We aim to generate superior returns over the full market cycle, by maximising risk-adjusted returns with lower volatility than the broad high yield market.
High Yield Fixed Income – focused on stringent risk control first and foremost
- A highly experienced team of two co-portfolio managers with an average of 18 years of experience, working in close collaboration with talented credit analysts
- A bottom-up, value-oriented investment process is employed with an emphasis on stringent risk control
- A collaborative team-based approach is favoured, helping to facilitate transparent and efficient portfolio management
Why High Yield Fixed income
Potentially attractive attributes of high yield corporate bonds include higher income than investment grade issues and typically lower price sensitivity to rising interest rates. The higher yields on offer reflect greater risk when compared to investment grade securities, requiring a disciplined and unwavering focus on risk control.
How we do it
Overall we believe a combination of disciplined bottom-up credit selection with continuous top-down risk management will support optimal risk adjusted portfolio construction.
The team’s investment philosophy is based around our conviction that investing in high yield corporate bonds requires a high level of risk control. Given the possibility of defaults in the sector, it is critical that all investments meet stringent and quantifiable minimum ‘margin of safety’ requirements.
We seek to construct portfolios with minimum yield and liquidity requirements. The credit research process includes a ‘margin of safety’ measurement, focusing on the sustainability of cash flows as well as overall issuer quality based on a company’s assets, management and business strategy.
We also look for issuers with improving fundamentals, including corporate or financial restructuring programs that are planned or underway. These can be catalysts for credit improvement and, in turn, can help generate favourable total returns. ESG assessments are also a key factor in the assignment of internal credit ratings. These ratings are used to assess relative value when compared to other similarly rated issuers.
The strategy is co-managed by two experienced high yield investors, who work in close collaboration with a talented group of fundamental credit analysts.

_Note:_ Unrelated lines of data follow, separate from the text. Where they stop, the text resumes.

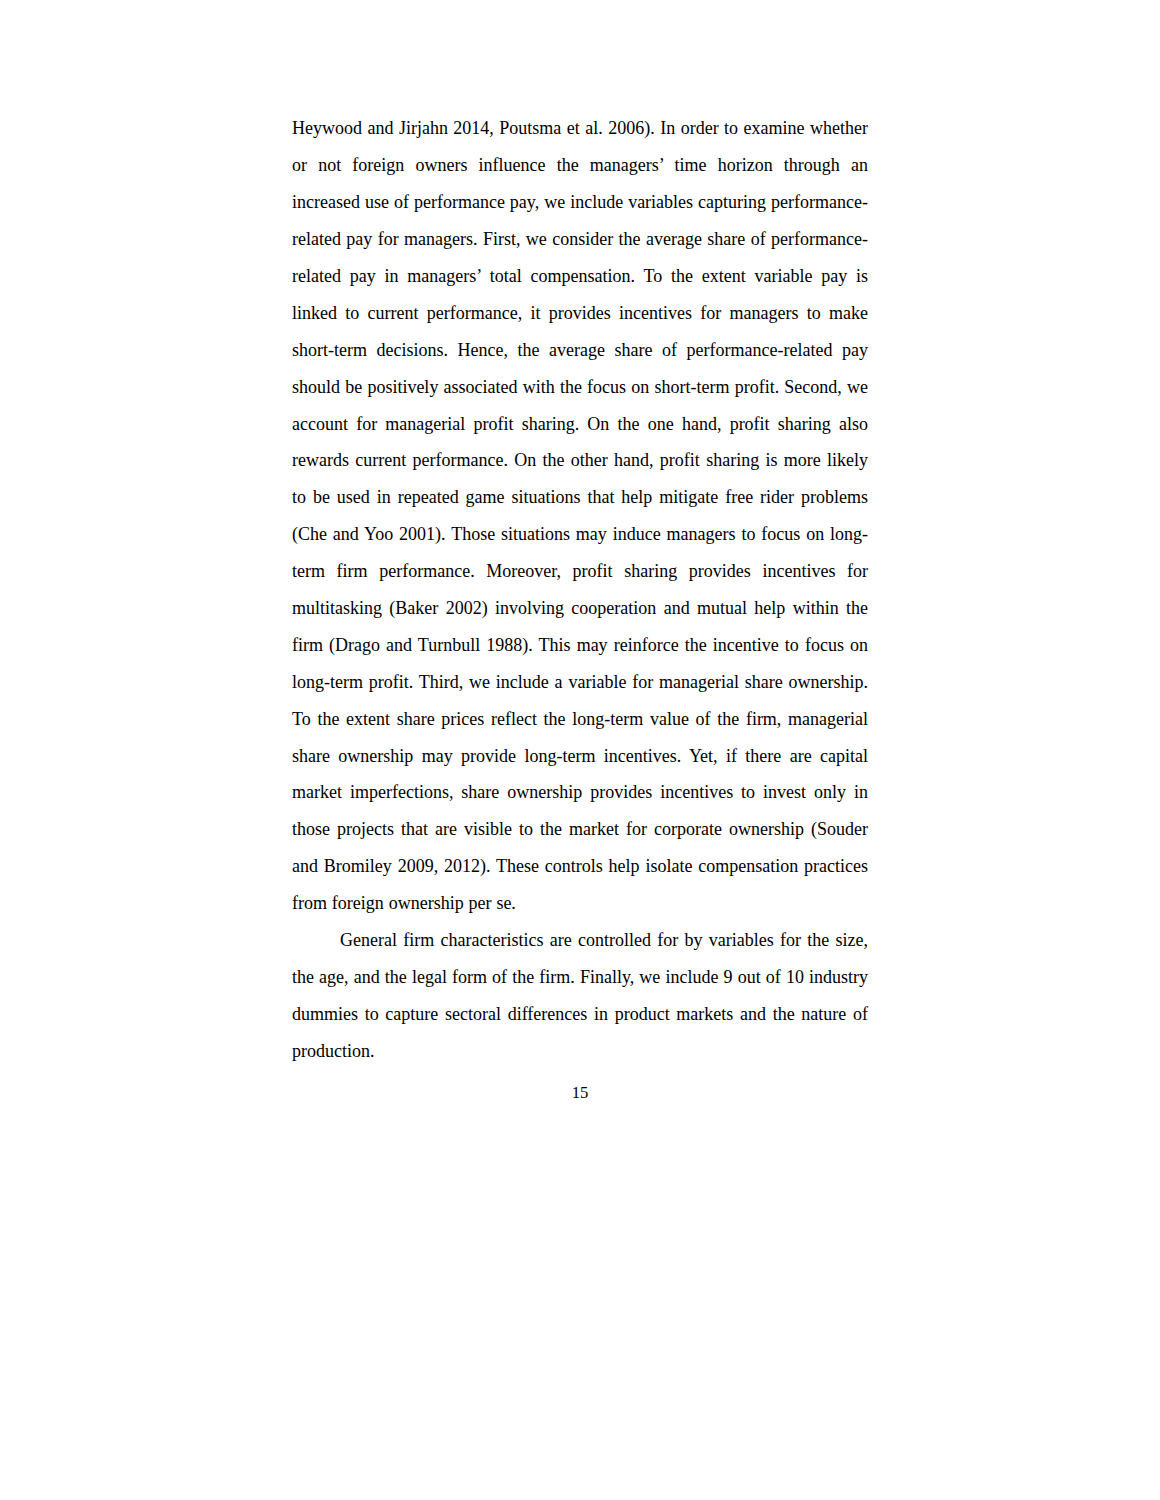Heywood and Jirjahn 2014, Poutsma et al. 2006). In order to examine whether or not foreign owners influence the managers’ time horizon through an increased use of performance pay, we include variables capturing performance-related pay for managers. First, we consider the average share of performance-related pay in managers’ total compensation. To the extent variable pay is linked to current performance, it provides incentives for managers to make short-term decisions. Hence, the average share of performance-related pay should be positively associated with the focus on short-term profit. Second, we account for managerial profit sharing. On the one hand, profit sharing also rewards current performance. On the other hand, profit sharing is more likely to be used in repeated game situations that help mitigate free rider problems (Che and Yoo 2001). Those situations may induce managers to focus on long-term firm performance. Moreover, profit sharing provides incentives for multitasking (Baker 2002) involving cooperation and mutual help within the firm (Drago and Turnbull 1988). This may reinforce the incentive to focus on long-term profit. Third, we include a variable for managerial share ownership. To the extent share prices reflect the long-term value of the firm, managerial share ownership may provide long-term incentives. Yet, if there are capital market imperfections, share ownership provides incentives to invest only in those projects that are visible to the market for corporate ownership (Souder and Bromiley 2009, 2012). These controls help isolate compensation practices from foreign ownership per se.
General firm characteristics are controlled for by variables for the size, the age, and the legal form of the firm. Finally, we include 9 out of 10 industry dummies to capture sectoral differences in product markets and the nature of production.
15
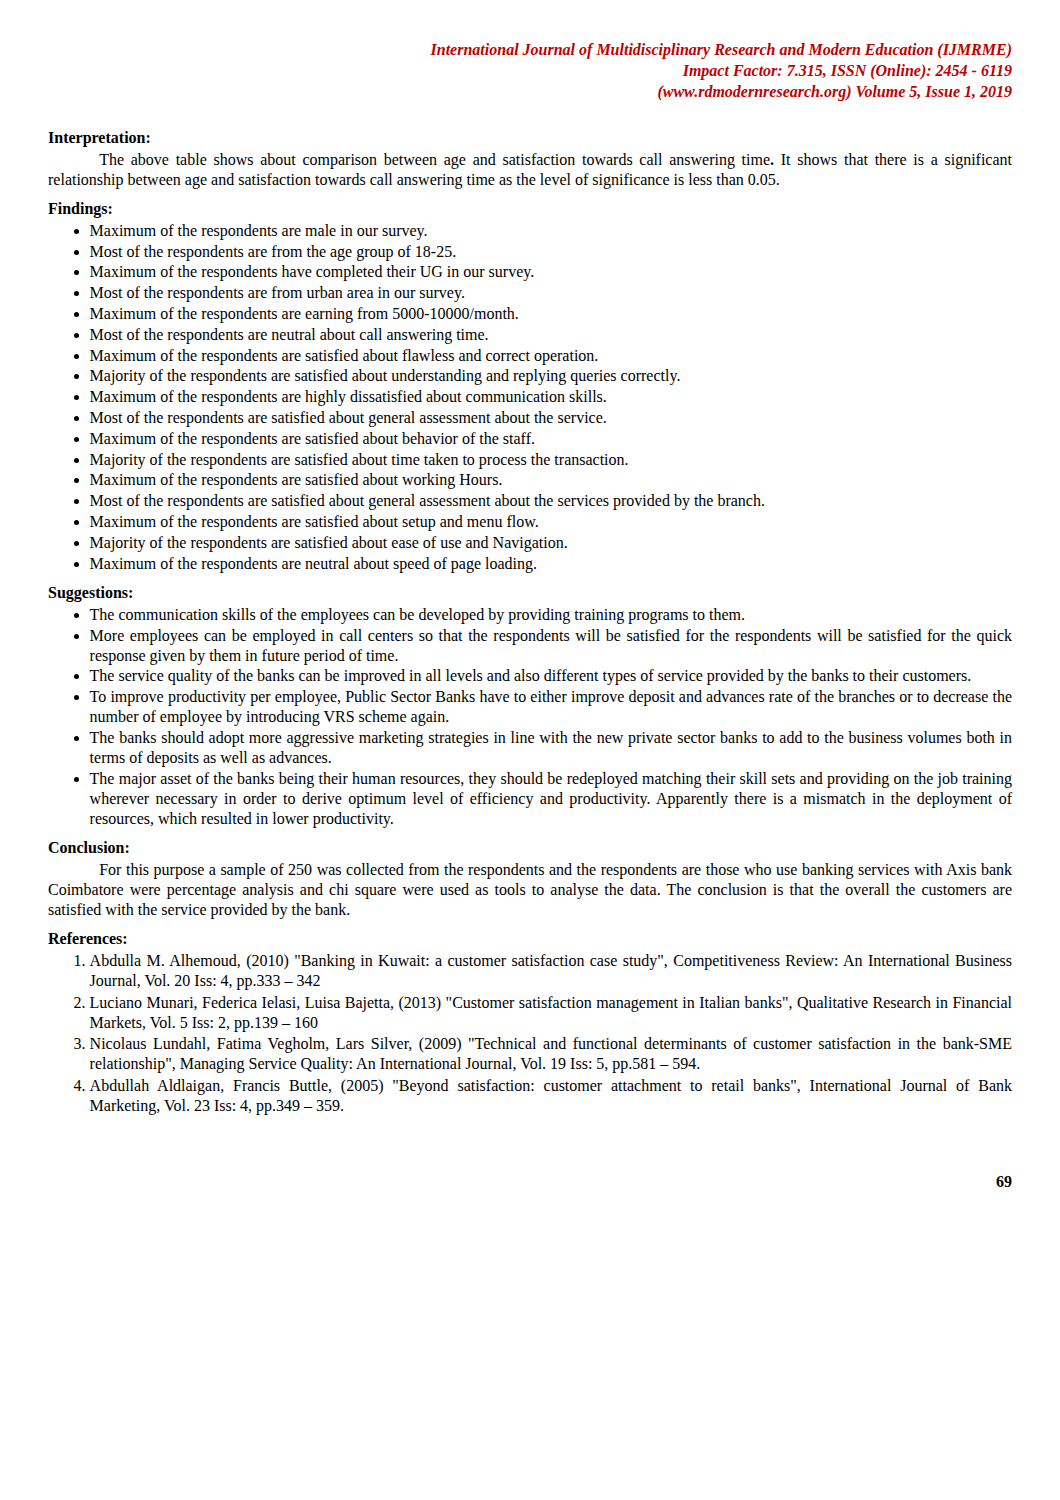International Journal of Multidisciplinary Research and Modern Education (IJMRME)
Impact Factor: 7.315, ISSN (Online): 2454 - 6119
(www.rdmodernresearch.org) Volume 5, Issue 1, 2019
Interpretation:
The above table shows about comparison between age and satisfaction towards call answering time. It shows that there is a significant relationship between age and satisfaction towards call answering time as the level of significance is less than 0.05.
Findings:
Maximum of the respondents are male in our survey.
Most of the respondents are from the age group of 18-25.
Maximum of the respondents have completed their UG in our survey.
Most of the respondents are from urban area in our survey.
Maximum of the respondents are earning from 5000-10000/month.
Most of the respondents are neutral about call answering time.
Maximum of the respondents are satisfied about flawless and correct operation.
Majority of the respondents are satisfied about understanding and replying queries correctly.
Maximum of the respondents are highly dissatisfied about communication skills.
Most of the respondents are satisfied about general assessment about the service.
Maximum of the respondents are satisfied about behavior of the staff.
Majority of the respondents are satisfied about time taken to process the transaction.
Maximum of the respondents are satisfied about working Hours.
Most of the respondents are satisfied about general assessment about the services provided by the branch.
Maximum of the respondents are satisfied about setup and menu flow.
Majority of the respondents are satisfied about ease of use and Navigation.
Maximum of the respondents are neutral about speed of page loading.
Suggestions:
The communication skills of the employees can be developed by providing training programs to them.
More employees can be employed in call centers so that the respondents will be satisfied for the respondents will be satisfied for the quick response given by them in future period of time.
The service quality of the banks can be improved in all levels and also different types of service provided by the banks to their customers.
To improve productivity per employee, Public Sector Banks have to either improve deposit and advances rate of the branches or to decrease the number of employee by introducing VRS scheme again.
The banks should adopt more aggressive marketing strategies in line with the new private sector banks to add to the business volumes both in terms of deposits as well as advances.
The major asset of the banks being their human resources, they should be redeployed matching their skill sets and providing on the job training wherever necessary in order to derive optimum level of efficiency and productivity. Apparently there is a mismatch in the deployment of resources, which resulted in lower productivity.
Conclusion:
For this purpose a sample of 250 was collected from the respondents and the respondents are those who use banking services with Axis bank Coimbatore were percentage analysis and chi square were used as tools to analyse the data. The conclusion is that the overall the customers are satisfied with the service provided by the bank.
References:
Abdulla M. Alhemoud, (2010) "Banking in Kuwait: a customer satisfaction case study", Competitiveness Review: An International Business Journal, Vol. 20 Iss: 4, pp.333 – 342
Luciano Munari, Federica Ielasi, Luisa Bajetta, (2013) "Customer satisfaction management in Italian banks", Qualitative Research in Financial Markets, Vol. 5 Iss: 2, pp.139 – 160
Nicolaus Lundahl, Fatima Vegholm, Lars Silver, (2009) "Technical and functional determinants of customer satisfaction in the bank-SME relationship", Managing Service Quality: An International Journal, Vol. 19 Iss: 5, pp.581 – 594.
Abdullah Aldlaigan, Francis Buttle, (2005) "Beyond satisfaction: customer attachment to retail banks", International Journal of Bank Marketing, Vol. 23 Iss: 4, pp.349 – 359.
69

The team currently consists of five investment professionals, with an average of 18 years of experience.
A collaborative, team-based approach helps to facilitate transparent and efficient portfolio management. All investment decisions are made collectively following consultation and debate among all team members. Further, the flat team structure ensures key-person risk is minimised.
The investment team joined CFSGAM in 2016. The two co-managers have more than 47 years of combined experience in the high yield credit space, including several years managing one of the largest high yield mutual funds in the United States.
Prior to building a world-class in-house capability, management of the high yield allocation within CFSGAM’s broader credit portfolios was outsourced to a third-party manager. Since joining CFSGAM, the team has been expanded and has successfully transitioned the assets previously managed by this external manager.
Our corporate RI strategy is based upon three strategic pillars of quality, stewardship and engagement.
We partner with our clients to provide solutions that maximise the probability that they will achieve their investment objectives. We assess our client needs based on three key criteria: risk tolerance, investment horizon and return ambition level. We utilise third party monitoring services for our direct holdings.